- [Assignment] Skip the pictures. Copy all the rest of the records down exactly.

┄┄┄┄┄┄┄┄┄┄

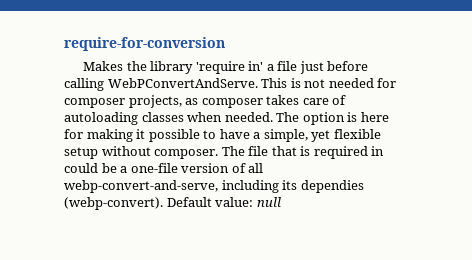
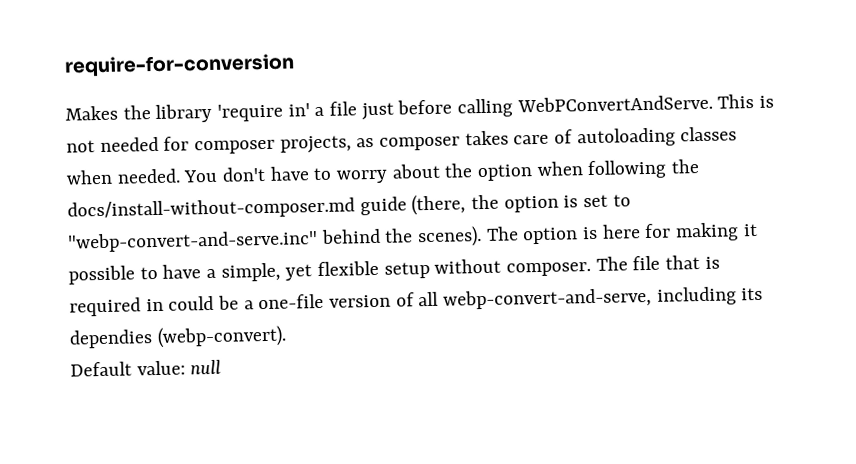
(273, 117) none -> [183,159,700,184] [67,194,631,221] [67,226,483,253] You don't have to worry about the option when following the docs/install-without-composer.md guide (there, the option is set to "webp-convert-and-serve.inc" behind the scenes).
(163, 203) none -> (287, 336) //

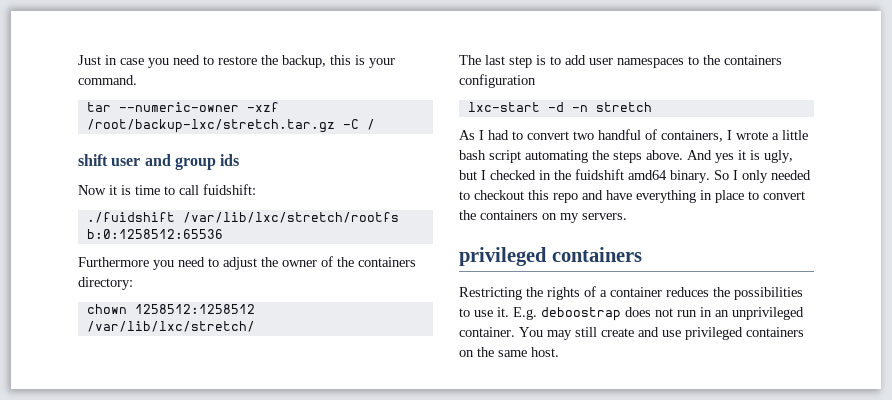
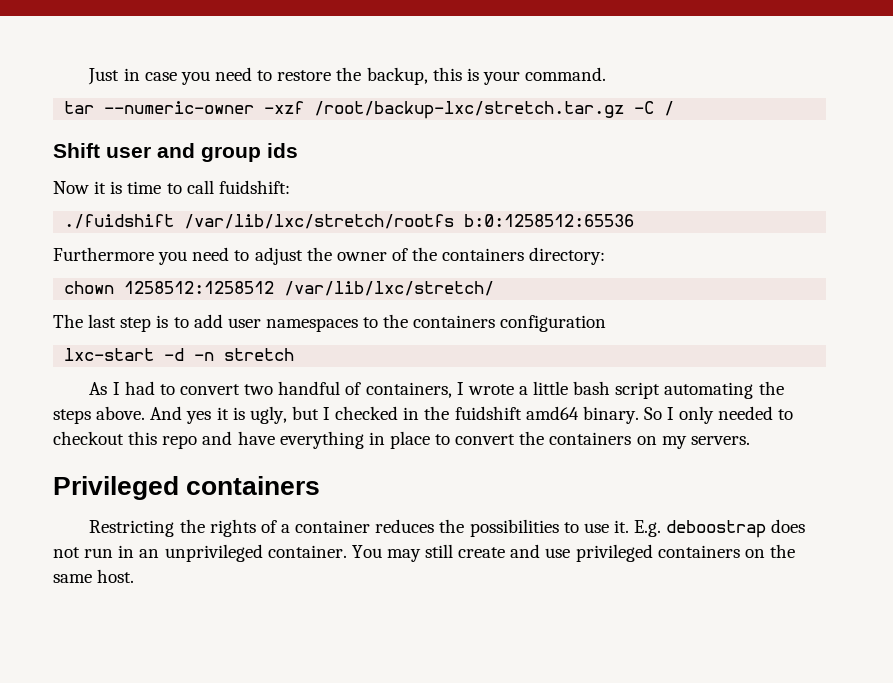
[78,154,108,166] shift -> [53,143,100,158] Shift
[459,247,547,266] privileged -> [53,476,179,500] Privileged

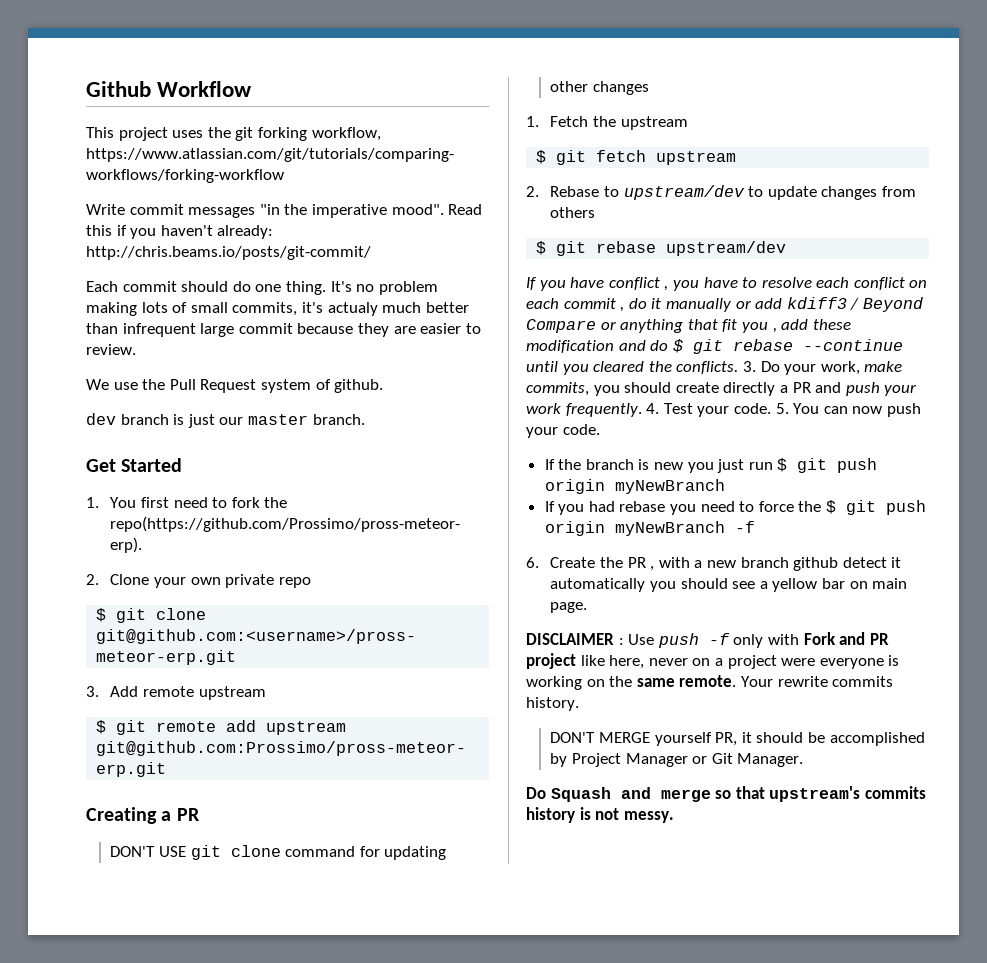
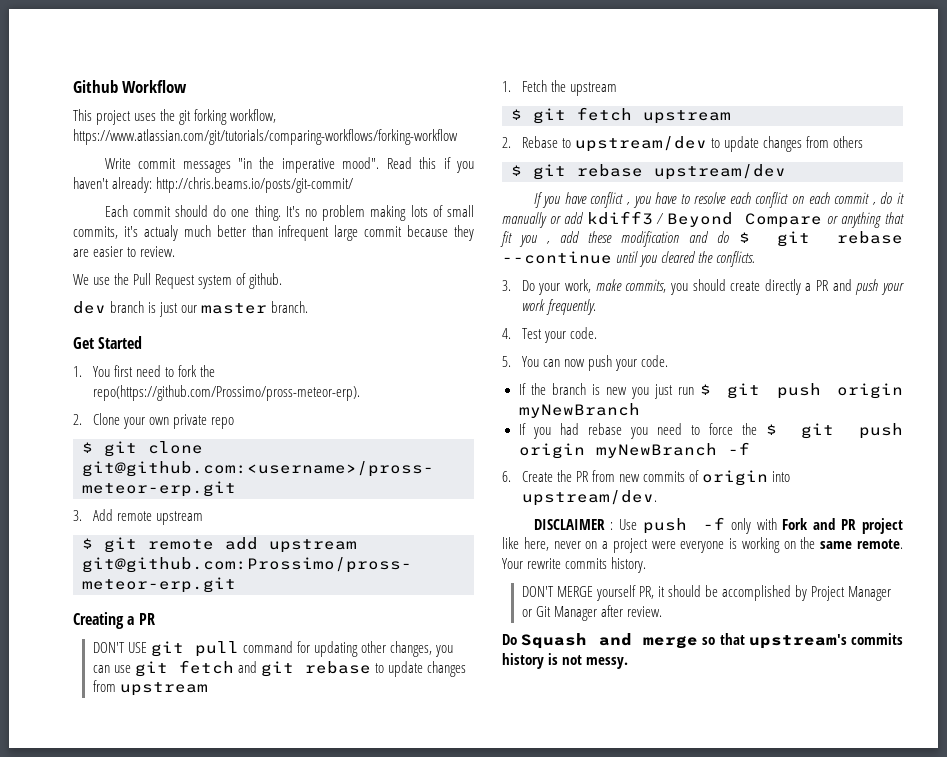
[230,845,281,857] clone -> [194,641,239,657] pull
[593,81,650,95] changes -> [390,641,454,657] [92,660,467,677] [92,680,208,696] changes, you can use git fetch and git rebase to update changes from upstream
(739, 367) none -> (756, 259) //
(642, 410) none -> (596, 307) //
(771, 408) none -> (597, 333) //
[650,557,902,571] [550,578,908,592] [550,602,588,613] , with a new branch github detect it automatically you should see a yellow bar on main page. -> [591,470,791,486] [521,490,657,506] from new commits of origin into upstream/dev.
[737,753,804,767] Manager. -> [553,605,662,621] Manager after review.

┄┄┄┄┄┄┄┄┄┄

- [Task output]
(273, 117) none -> [183,159,700,184] [67,194,631,221] [67,226,483,253] You don't have to worry about the option when following the docs/install-without-composer.md guide (there, the option is set to "webp-convert-and-serve.inc" behind the scenes).
(163, 203) none -> (287, 336) //

[78,154,108,166] shift -> [53,143,100,158] Shift
[459,247,547,266] privileged -> [53,476,179,500] Privileged

[230,845,281,857] clone -> [194,641,239,657] pull
[593,81,650,95] changes -> [390,641,454,657] [92,660,467,677] [92,680,208,696] changes, you can use git fetch and git rebase to update changes from upstream
(739, 367) none -> (756, 259) //
(642, 410) none -> (596, 307) //
(771, 408) none -> (597, 333) //
[650,557,902,571] [550,578,908,592] [550,602,588,613] , with a new branch github detect it automatically you should see a yellow bar on main page. -> [591,470,791,486] [521,490,657,506] from new commits of origin into upstream/dev.
[737,753,804,767] Manager. -> [553,605,662,621] Manager after review.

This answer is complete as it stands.